The DONE file must be in JSON format and specify a timestamp in milliseconds for the batch of full data. Incremental data is retained for a maximum of three days, so this timestamp cannot be more than three days in the past.
This timestamp indicates the point in time from which to backfill incremental data. If not configured, the system appends data starting from the reindex task's start time by default.
For example, your full data is generated at 09:00. ODPS finishes processing it at 10:00. The scheduled OpenSearch reindex task runs at 10:30. To ensure data integrity, the DONE file must specify the timestamp for 09:00 (in milliseconds). This way, after the full data is processed, the system appends all incremental data generated after 09:00. If you do not specify this timestamp, the system defaults to the task start time (10:30), and any incremental data from 09:00 to 10:30 will be lost. If you have no incremental data, you do not need to configure the timestamp.
The content of a DONE file for an Advanced Edition application is shown below.

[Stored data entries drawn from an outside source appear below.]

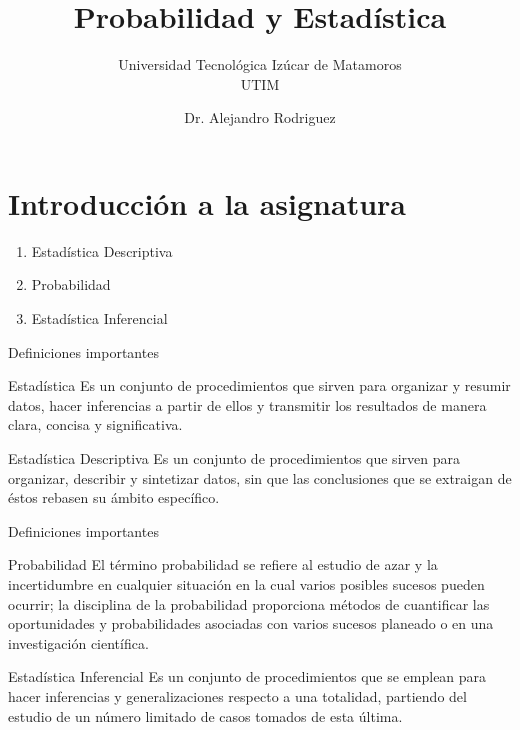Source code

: \documentclass[11pt]{beamer}
\author{Dr. Alejandro Rodriguez}
\title{Probabilidad y Estad\'istica}
\subtitle{Universidad Tecnol\'ogica Iz\'ucar de Matamoros\\UTIM }
\begin{document}
  \begin{frame}[plain]
    \maketitle
  \end{frame}
  \section{Introducción a la asignatura}
    \begin{frame}
      \begin{enumerate}
        \item Estadística Descriptiva
        \item Probabilidad
        \item Estadística Inferencial
      \end{enumerate}
    \end{frame}

    \begin{frame}{Definiciones importantes}

      \begin{block}{Estad\'istica}
        Es un conjunto de procedimientos que sirven para organizar y resumir datos, hacer inferencias a partir de ellos y transmitir los resultados de manera clara, concisa y significativa.
      \end{block}
      \pause
      \begin{block}{Estadística Descriptiva}
        Es un conjunto de procedimientos que sirven para organizar, describir y sintetizar datos, sin que las conclusiones que se extraigan de \'estos rebasen su \'ambito     específico.
      \end{block}


    \end{frame}

    \begin{frame}{Definiciones importantes}

        \begin{block}{Probabilidad}
            El término probabilidad se refiere al estudio de azar y la incertidumbre en cualquier situación en la cual varios posibles sucesos pueden ocurrir; la disciplina de la probabilidad proporciona métodos de cuantificar las oportunidades y probabilidades asociadas con varios sucesos planeado o en una investigación científica.
        \end{block}
        \pause
        \begin{block}{Estadística Inferencial}
          Es un conjunto de procedimientos que se emplean para hacer inferencias y  generalizaciones respecto a una totalidad, partiendo del estudio de un n\'umero limitado de casos tomados de esta \'ultima.
        \end{block}

    \end{frame}
\end{document}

Note: The data time value required in Standard Edition applications works on a similar principle; both are used to catch up on incremental data from API calls during a reindex.

{
"timestamp":"1234567890000"
}

Precedence of DONE file and Data Time:

The Data Time setting for an ODPS data source is required and takes precedence over the DONE file.
If you are creating only a single version, you need to specify only the Data Time. You cannot use a DONE file alone.
If you use scheduled reindexing, you must configure both Data Time and a DONE file. The first version gives precedence to Data Time, and all subsequent versions give precedence to the DONE file.

Important

The MaxCompute data source supports only full data synchronization. It does not support incremental data synchronization.